Robert CAMERON, Respondent, et al., Plaintiff, v. CITY OF LONG BEACH, Defendant Third-Party Plaintiff-Appellant, et al., Defendant; Montenay Long Beach Corp., Third-Party Defendant-Appellant.
In an action to recover damages for personal injuries, etc., (1) the defendant City of Long Beach appeals, as limited by the brief submitted by the third-party defendant, from so much of a judgment of the Supreme Court, Nassau County (Winick, J., at liability trial; Franco, J., at damages trial and judgment), entered March 12, 2001, as, upon the granting of the motion of the plaintiff Robert Cameron pursuant to CPLR 4401 for judgment as a matter of law on the issue of liability, and upon a jury verdict on the issue of damages, is in favor of the plaintiff Robert Cameron and against it in the principal sum of $1,042,350, and (2) the third-party defendant separately appeals, as limited by its brief, from so much of the same judgment as is in favor of the plaintiff and against the defendant City of Long Beach and, upon the granting of the motion of the defendant City of Long Beach for indemnification, adjudged that it shall indemnify the defendant City of Long Beach.

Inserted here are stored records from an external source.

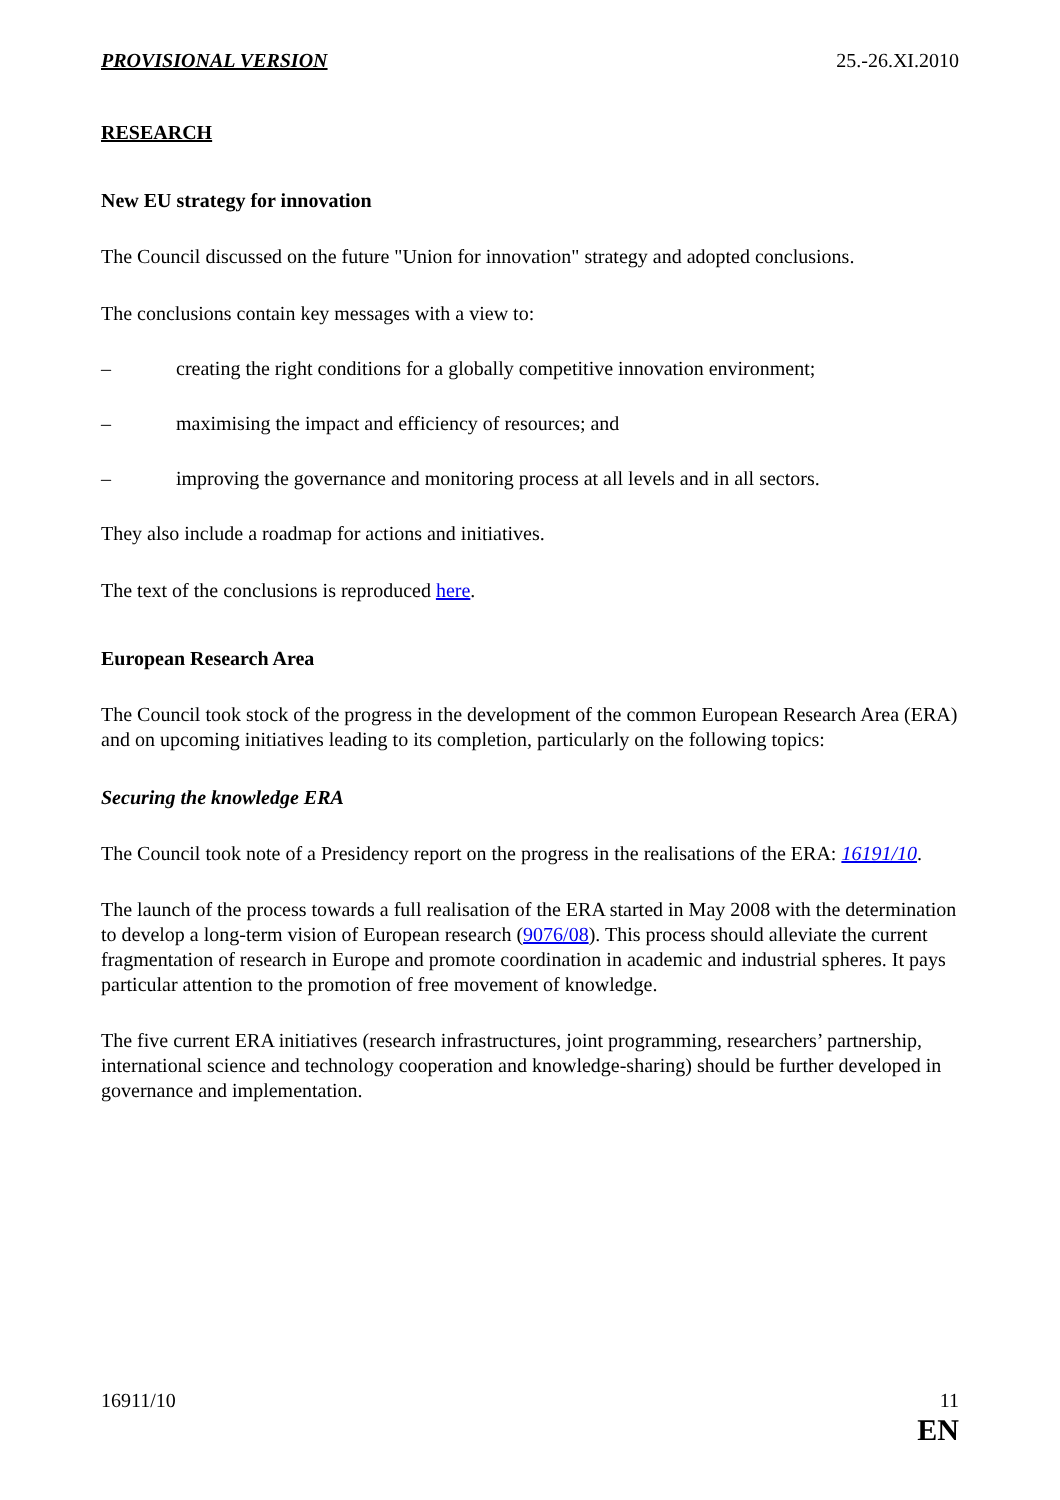PROVISIONAL VERSION 25.-26.XI.2010
RESEARCH
New EU strategy for innovation
The Council discussed on the future "Union for innovation" strategy and adopted conclusions.
The conclusions contain key messages with a view to:
– creating the right conditions for a globally competitive innovation environment;
– maximising the impact and efficiency of resources; and
– improving the governance and monitoring process at all levels and in all sectors.
They also include a roadmap for actions and initiatives.
The text of the conclusions is reproduced here.
European Research Area
The Council took stock of the progress in the development of the common European Research Area (ERA) and on upcoming initiatives leading to its completion, particularly on the following topics:
Securing the knowledge ERA
The Council took note of a Presidency report on the progress in the realisations of the ERA: 16191/10.
The launch of the process towards a full realisation of the ERA started in May 2008 with the determination to develop a long-term vision of European research (9076/08). This process should alleviate the current fragmentation of research in Europe and promote coordination in academic and industrial spheres. It pays particular attention to the promotion of free movement of knowledge.
The five current ERA initiatives (research infrastructures, joint programming, researchers’ partnership, international science and technology cooperation and knowledge-sharing) should be further developed in governance and implementation.
16911/10 11
EN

ORDERED that the judgment is reversed insofar as appealed from, on the law, the motion of the plaintiff Robert Cameron is denied, and the matter is remitted to the Supreme Court, Nassau County, for a new trial on the issue of liability, and on the issue of damages, if necessary, with costs to abide the event.
The injured plaintiff, Robert Cameron, was employed by the third-party defendant, Montenay Long Beach Corp. (hereinafter Montenay), the operator of a resource recovery plant owned by the defendant City of Long Beach (hereinafter Long Beach). While repairing a broken water softener, he slipped and fell on a puddle of oil which had leaked from a turbine. The injured plaintiff and his wife thereafter commenced this action against, among others, Long Beach alleging, inter alia, a violation of Labor Law § 241(6). Long Beach then commenced a third-party action against Montenay seeking common-law indemnification. At the close of the evidence, the trial court granted the plaintiffs' motion for judgment as a matter of law on the issue of liability pursuant to Labor Law § 241(6). We reverse and order a new trial.

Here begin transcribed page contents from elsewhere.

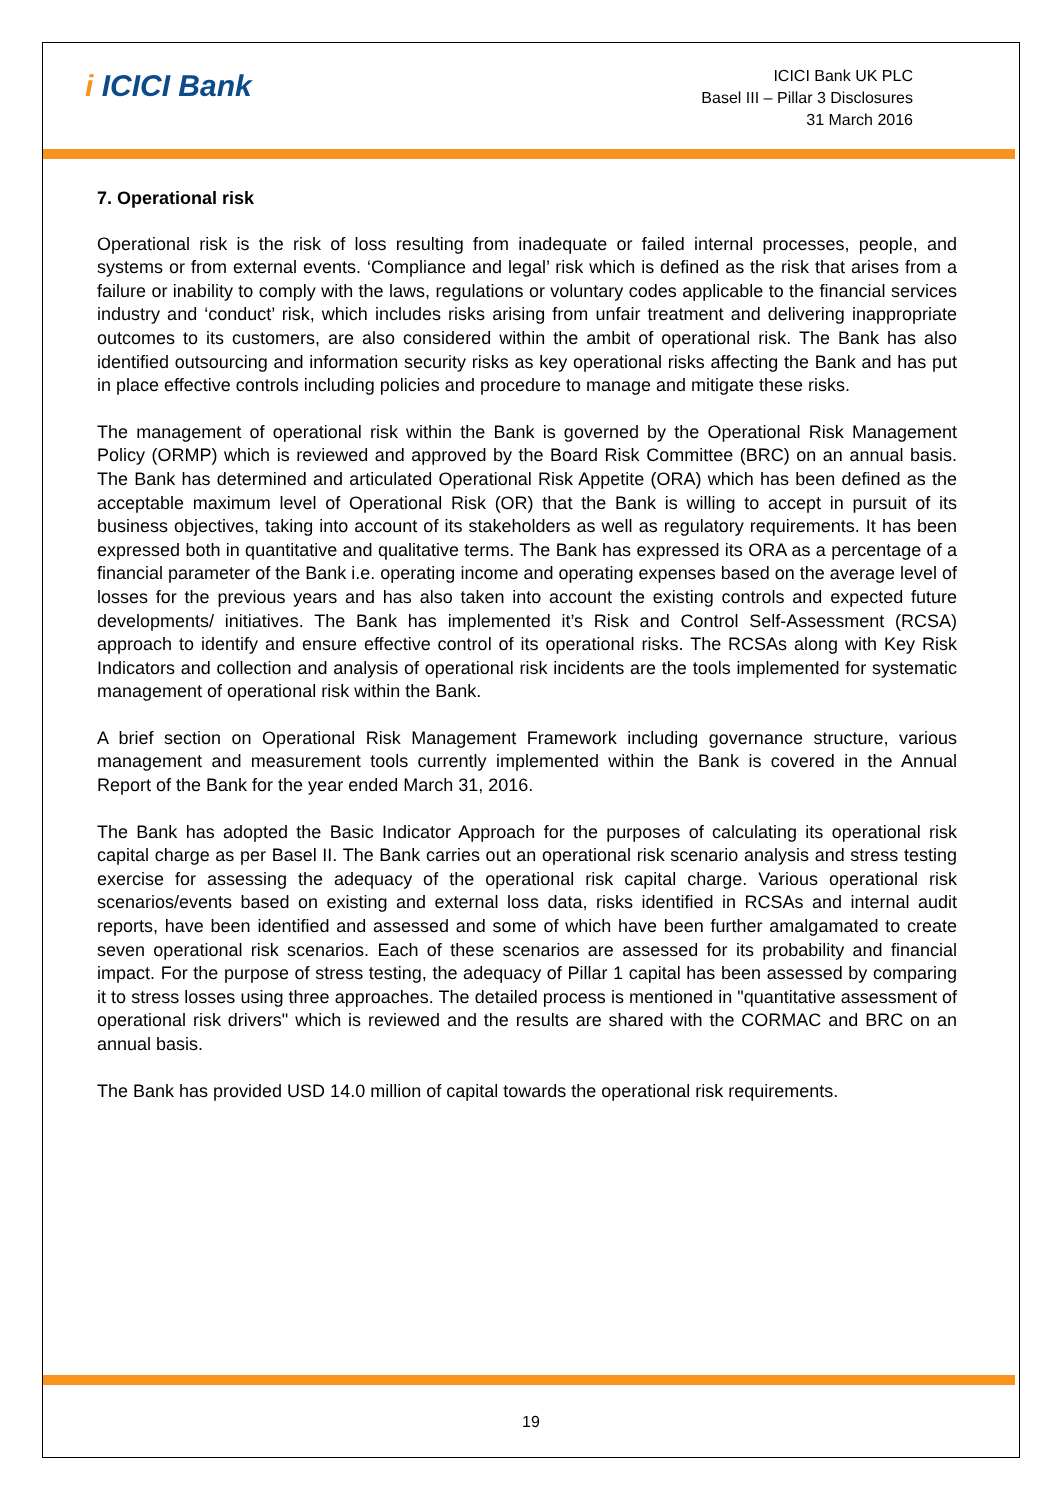i ICICI Bank
ICICI Bank UK PLC
Basel III – Pillar 3 Disclosures
31 March 2016
7. Operational risk
Operational risk is the risk of loss resulting from inadequate or failed internal processes, people, and systems or from external events. ‘Compliance and legal’ risk which is defined as the risk that arises from a failure or inability to comply with the laws, regulations or voluntary codes applicable to the financial services industry and ‘conduct’ risk, which includes risks arising from unfair treatment and delivering inappropriate outcomes to its customers, are also considered within the ambit of operational risk. The Bank has also identified outsourcing and information security risks as key operational risks affecting the Bank and has put in place effective controls including policies and procedure to manage and mitigate these risks.
The management of operational risk within the Bank is governed by the Operational Risk Management Policy (ORMP) which is reviewed and approved by the Board Risk Committee (BRC) on an annual basis. The Bank has determined and articulated Operational Risk Appetite (ORA) which has been defined as the acceptable maximum level of Operational Risk (OR) that the Bank is willing to accept in pursuit of its business objectives, taking into account of its stakeholders as well as regulatory requirements. It has been expressed both in quantitative and qualitative terms. The Bank has expressed its ORA as a percentage of a financial parameter of the Bank i.e. operating income and operating expenses based on the average level of losses for the previous years and has also taken into account the existing controls and expected future developments/ initiatives. The Bank has implemented it’s Risk and Control Self-Assessment (RCSA) approach to identify and ensure effective control of its operational risks. The RCSAs along with Key Risk Indicators and collection and analysis of operational risk incidents are the tools implemented for systematic management of operational risk within the Bank.
A brief section on Operational Risk Management Framework including governance structure, various management and measurement tools currently implemented within the Bank is covered in the Annual Report of the Bank for the year ended March 31, 2016.
The Bank has adopted the Basic Indicator Approach for the purposes of calculating its operational risk capital charge as per Basel II. The Bank carries out an operational risk scenario analysis and stress testing exercise for assessing the adequacy of the operational risk capital charge. Various operational risk scenarios/events based on existing and external loss data, risks identified in RCSAs and internal audit reports, have been identified and assessed and some of which have been further amalgamated to create seven operational risk scenarios. Each of these scenarios are assessed for its probability and financial impact. For the purpose of stress testing, the adequacy of Pillar 1 capital has been assessed by comparing it to stress losses using three approaches. The detailed process is mentioned in "quantitative assessment of operational risk drivers" which is reviewed and the results are shared with the CORMAC and BRC on an annual basis.
The Bank has provided USD 14.0 million of capital towards the operational risk requirements.
19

In granting a motion for judgment as a matter of law, the trial court must determine that by no rational process could the triers of fact find in favor of the nonmoving party on the evidence presented (see Noyes v. Galen, 267 A.D.2d 365, 700 N.Y.S.2d 73). In considering such a motion, the evidence must be construed in the light most favorable to the nonmoving party, and the motion should not be granted where the facts are in dispute, where different inferences may be drawn from the evidence, or where the credibility of the witnesses is in question (see Noyes v. Galen, supra; Ampolini v. Long Is. Light. Co., 186 A.D.2d 772, 589 N.Y.S.2d 76).
Labor Law § 241(6) imposes upon owners and contractors the duty to provide reasonable and adequate protection and safety to persons employed in construction, excavation, and demolition work (see Ross v. Curtis-Palmer Hydro-Elec. Co., 81 N.Y.2d 494, 601 N.Y.S.2d 49, 618 N.E.2d 82). To support a claim under this section, a plaintiff must allege a violation of a specific “concrete” provision of the Industrial Code (id. at 502-505, 601 N.Y.S.2d 49, 618 N.E.2d 82).

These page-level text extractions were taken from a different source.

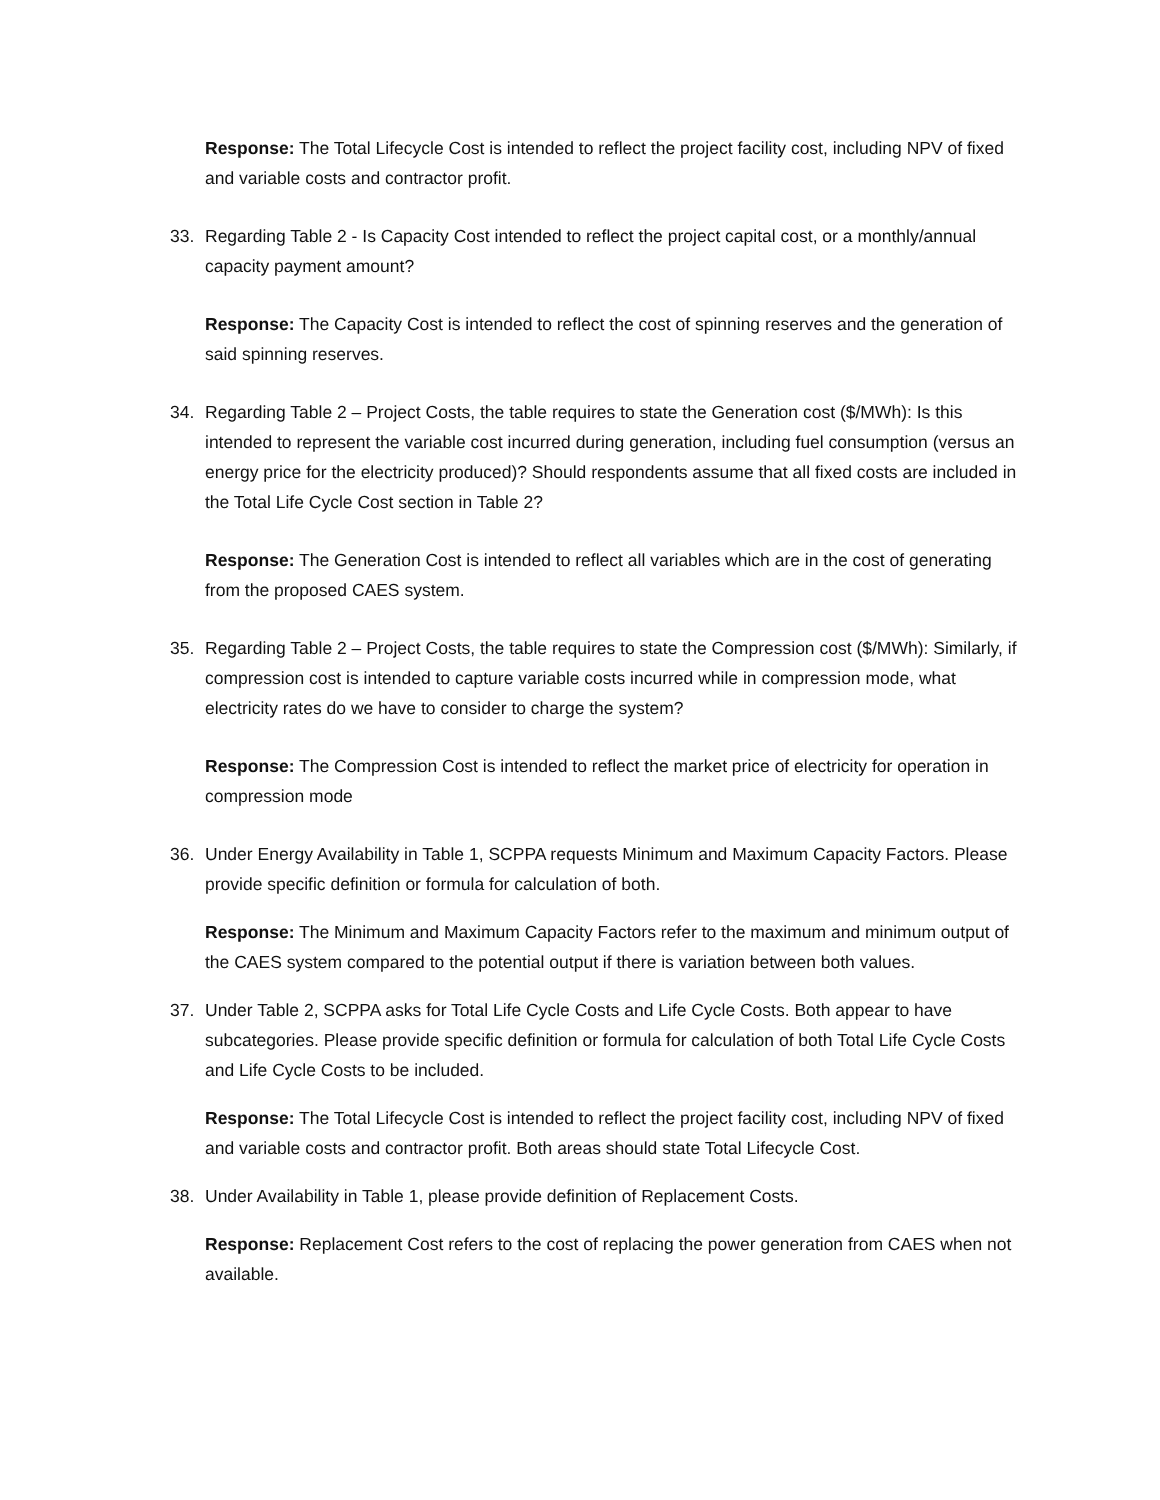Response: The Total Lifecycle Cost is intended to reflect the project facility cost, including NPV of fixed and variable costs and contractor profit.
33. Regarding Table 2 - Is Capacity Cost intended to reflect the project capital cost, or a monthly/annual capacity payment amount?
Response: The Capacity Cost is intended to reflect the cost of spinning reserves and the generation of said spinning reserves.
34. Regarding Table 2 – Project Costs, the table requires to state the Generation cost ($/MWh): Is this intended to represent the variable cost incurred during generation, including fuel consumption (versus an energy price for the electricity produced)? Should respondents assume that all fixed costs are included in the Total Life Cycle Cost section in Table 2?
Response: The Generation Cost is intended to reflect all variables which are in the cost of generating from the proposed CAES system.
35. Regarding Table 2 – Project Costs, the table requires to state the Compression cost ($/MWh): Similarly, if compression cost is intended to capture variable costs incurred while in compression mode, what electricity rates do we have to consider to charge the system?
Response: The Compression Cost is intended to reflect the market price of electricity for operation in compression mode
36. Under Energy Availability in Table 1, SCPPA requests Minimum and Maximum Capacity Factors. Please provide specific definition or formula for calculation of both.
Response: The Minimum and Maximum Capacity Factors refer to the maximum and minimum output of the CAES system compared to the potential output if there is variation between both values.
37. Under Table 2, SCPPA asks for Total Life Cycle Costs and Life Cycle Costs. Both appear to have subcategories. Please provide specific definition or formula for calculation of both Total Life Cycle Costs and Life Cycle Costs to be included.
Response: The Total Lifecycle Cost is intended to reflect the project facility cost, including NPV of fixed and variable costs and contractor profit. Both areas should state Total Lifecycle Cost.
38. Under Availability in Table 1, please provide definition of Replacement Costs.
Response: Replacement Cost refers to the cost of replacing the power generation from CAES when not available.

In this case, the trial court properly determined that the injured plaintiff, while repairing the water softener, was engaged in “construction work” within the purview of Labor Law § 241(6) (12 NYCRR 23-1.4[b]; see Sprague v. Peckham Materials Corp., 240 A.D.2d 392, 658 N.Y.S.2d 97). However, as the evidence adduced presented an issue of fact as to whether the Industrial Code provision upon which the plaintiffs relied, 12 NYCRR 23-1.7(d), was violated, that issue should have been resolved by a jury. On the evidence presented, the jury could have drawn conflicting inferences as to whether the conditions at the worksite were reasonable under the circumstances. Accordingly, the trial court should not have granted the plaintiffs' motion for judgment as a matter of law, and a new trial is required.